Collected data START

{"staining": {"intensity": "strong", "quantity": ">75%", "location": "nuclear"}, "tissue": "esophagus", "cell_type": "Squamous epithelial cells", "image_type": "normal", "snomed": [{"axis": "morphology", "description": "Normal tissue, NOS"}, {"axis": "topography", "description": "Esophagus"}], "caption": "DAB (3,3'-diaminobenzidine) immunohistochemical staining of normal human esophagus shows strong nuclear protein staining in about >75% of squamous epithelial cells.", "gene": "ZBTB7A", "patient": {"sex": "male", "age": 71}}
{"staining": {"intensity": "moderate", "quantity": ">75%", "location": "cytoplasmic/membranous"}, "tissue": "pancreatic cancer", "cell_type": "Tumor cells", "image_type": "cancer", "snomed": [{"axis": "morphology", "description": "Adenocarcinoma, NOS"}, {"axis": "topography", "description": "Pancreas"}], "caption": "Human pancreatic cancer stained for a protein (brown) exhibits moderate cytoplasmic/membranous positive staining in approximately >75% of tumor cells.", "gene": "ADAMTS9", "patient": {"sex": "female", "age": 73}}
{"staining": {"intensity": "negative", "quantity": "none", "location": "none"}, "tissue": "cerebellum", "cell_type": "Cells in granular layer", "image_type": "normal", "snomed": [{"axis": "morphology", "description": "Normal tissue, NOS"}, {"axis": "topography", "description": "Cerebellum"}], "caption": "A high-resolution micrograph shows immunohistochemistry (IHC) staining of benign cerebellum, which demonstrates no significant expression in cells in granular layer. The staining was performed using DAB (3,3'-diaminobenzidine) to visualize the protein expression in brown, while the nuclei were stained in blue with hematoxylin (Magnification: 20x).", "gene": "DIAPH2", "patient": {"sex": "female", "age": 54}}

Collected data END

▶ _Your instructions_
Please copy each line above exactly as written.

▶ _Response to the exercise_
{"staining": {"intensity": "strong", "quantity": ">75%", "location": "nuclear"}, "tissue": "esophagus", "cell_type": "Squamous epithelial cells", "image_type": "normal", "snomed": [{"axis": "morphology", "description": "Normal tissue, NOS"}, {"axis": "topography", "description": "Esophagus"}], "caption": "DAB (3,3'-diaminobenzidine) immunohistochemical staining of normal human esophagus shows strong nuclear protein staining in about >75% of squamous epithelial cells.", "gene": "ZBTB7A", "patient": {"sex": "male", "age": 71}}
{"staining": {"intensity": "moderate", "quantity": ">75%", "location": "cytoplasmic/membranous"}, "tissue": "pancreatic cancer", "cell_type": "Tumor cells", "image_type": "cancer", "snomed": [{"axis": "morphology", "description": "Adenocarcinoma, NOS"}, {"axis": "topography", "description": "Pancreas"}], "caption": "Human pancreatic cancer stained for a protein (brown) exhibits moderate cytoplasmic/membranous positive staining in approximately >75% of tumor cells.", "gene": "ADAMTS9", "patient": {"sex": "female", "age": 73}}
{"staining": {"intensity": "negative", "quantity": "none", "location": "none"}, "tissue": "cerebellum", "cell_type": "Cells in granular layer", "image_type": "normal", "snomed": [{"axis": "morphology", "description": "Normal tissue, NOS"}, {"axis": "topography", "description": "Cerebellum"}], "caption": "A high-resolution micrograph shows immunohistochemistry (IHC) staining of benign cerebellum, which demonstrates no significant expression in cells in granular layer. The staining was performed using DAB (3,3'-diaminobenzidine) to visualize the protein expression in brown, while the nuclei were stained in blue with hematoxylin (Magnification: 20x).", "gene": "DIAPH2", "patient": {"sex": "female", "age": 54}}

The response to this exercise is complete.